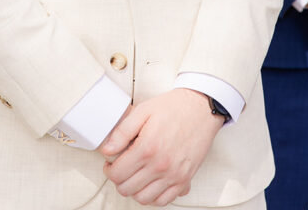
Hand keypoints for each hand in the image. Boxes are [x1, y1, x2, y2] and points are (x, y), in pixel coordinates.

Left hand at [100, 89, 221, 205]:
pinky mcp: (184, 180)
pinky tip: (150, 181)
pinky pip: (164, 201)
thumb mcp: (143, 111)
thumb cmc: (173, 108)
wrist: (200, 108)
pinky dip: (153, 196)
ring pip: (144, 199)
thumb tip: (107, 150)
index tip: (111, 163)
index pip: (118, 174)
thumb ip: (122, 131)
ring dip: (134, 189)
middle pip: (128, 189)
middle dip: (119, 180)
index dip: (109, 170)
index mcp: (147, 148)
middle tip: (121, 168)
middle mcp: (160, 166)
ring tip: (135, 175)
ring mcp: (174, 176)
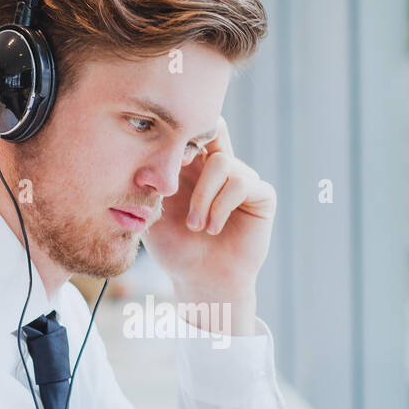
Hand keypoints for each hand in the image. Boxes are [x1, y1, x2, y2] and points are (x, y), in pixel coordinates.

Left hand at [142, 116, 275, 307]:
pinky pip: (242, 183)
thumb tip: (147, 150)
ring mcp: (243, 179)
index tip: (163, 163)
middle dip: (193, 148)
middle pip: (215, 128)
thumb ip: (152, 180)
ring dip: (203, 197)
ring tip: (195, 226)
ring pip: (222, 163)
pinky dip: (221, 207)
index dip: (177, 135)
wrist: (200, 280)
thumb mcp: (153, 211)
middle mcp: (220, 167)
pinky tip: (212, 228)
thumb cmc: (175, 248)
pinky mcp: (261, 195)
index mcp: (194, 165)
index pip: (192, 129)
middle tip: (177, 171)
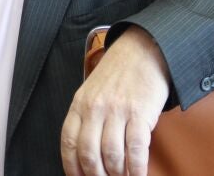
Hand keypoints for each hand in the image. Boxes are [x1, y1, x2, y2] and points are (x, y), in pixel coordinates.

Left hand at [61, 26, 169, 175]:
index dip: (73, 168)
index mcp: (80, 104)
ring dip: (117, 174)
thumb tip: (86, 155)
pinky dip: (136, 169)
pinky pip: (135, 150)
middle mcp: (95, 108)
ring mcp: (117, 110)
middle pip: (89, 154)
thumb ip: (86, 118)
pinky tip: (137, 174)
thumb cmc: (118, 74)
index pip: (69, 143)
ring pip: (111, 156)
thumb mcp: (92, 91)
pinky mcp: (140, 114)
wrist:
··········
-- Work instruction --
In the listing above, find the line containing "index mcp: (147, 148)" and the line containing "thumb cmc: (118, 74)". Reproduce those lines and all between them exactly, with no pictures and nothing more.

-- Reply to the task --
index mcp: (147, 148)
middle tip: (121, 168)
middle mcp: (160, 166)
ring tip: (135, 175)
ring mcp: (174, 176)
Hand keypoints for each hand in the image. Boxes are [x1, y1, x2, y2] and points are (x, y), in pixel coordinates.

Left hand at [142, 116, 275, 307]:
pinky pip: (242, 183)
thumb tip: (147, 150)
ring mcp: (243, 179)
index tip: (163, 163)
middle dip: (193, 148)
middle pip: (215, 128)
thumb ip: (152, 180)
ring dip: (203, 197)
ring tip: (195, 226)
ring pip: (222, 163)
pinky dip: (221, 207)
index dip: (177, 135)
wrist: (200, 280)
thumb mcp: (153, 211)
middle mcp: (220, 167)
pinky tip: (212, 228)
thumb cmc: (175, 248)
pinky mcp: (261, 195)
index mcp: (194, 165)
index pip: (192, 129)
middle tip: (177, 171)
Hand keypoints for each hand in the image. Boxes are [x1, y1, x2, y2] and points are (x, y), in pixel coordinates.

Left hand at [61, 26, 169, 175]:
index dip: (73, 168)
index mcp: (80, 104)
ring dip: (117, 174)
thumb tip: (86, 155)
pinky dip: (136, 169)
pinky pip: (135, 150)
middle mcp: (95, 108)
ring mcp: (117, 110)
middle pip: (89, 154)
thumb ip: (86, 118)
pinky tip: (137, 174)
thumb cmc: (118, 74)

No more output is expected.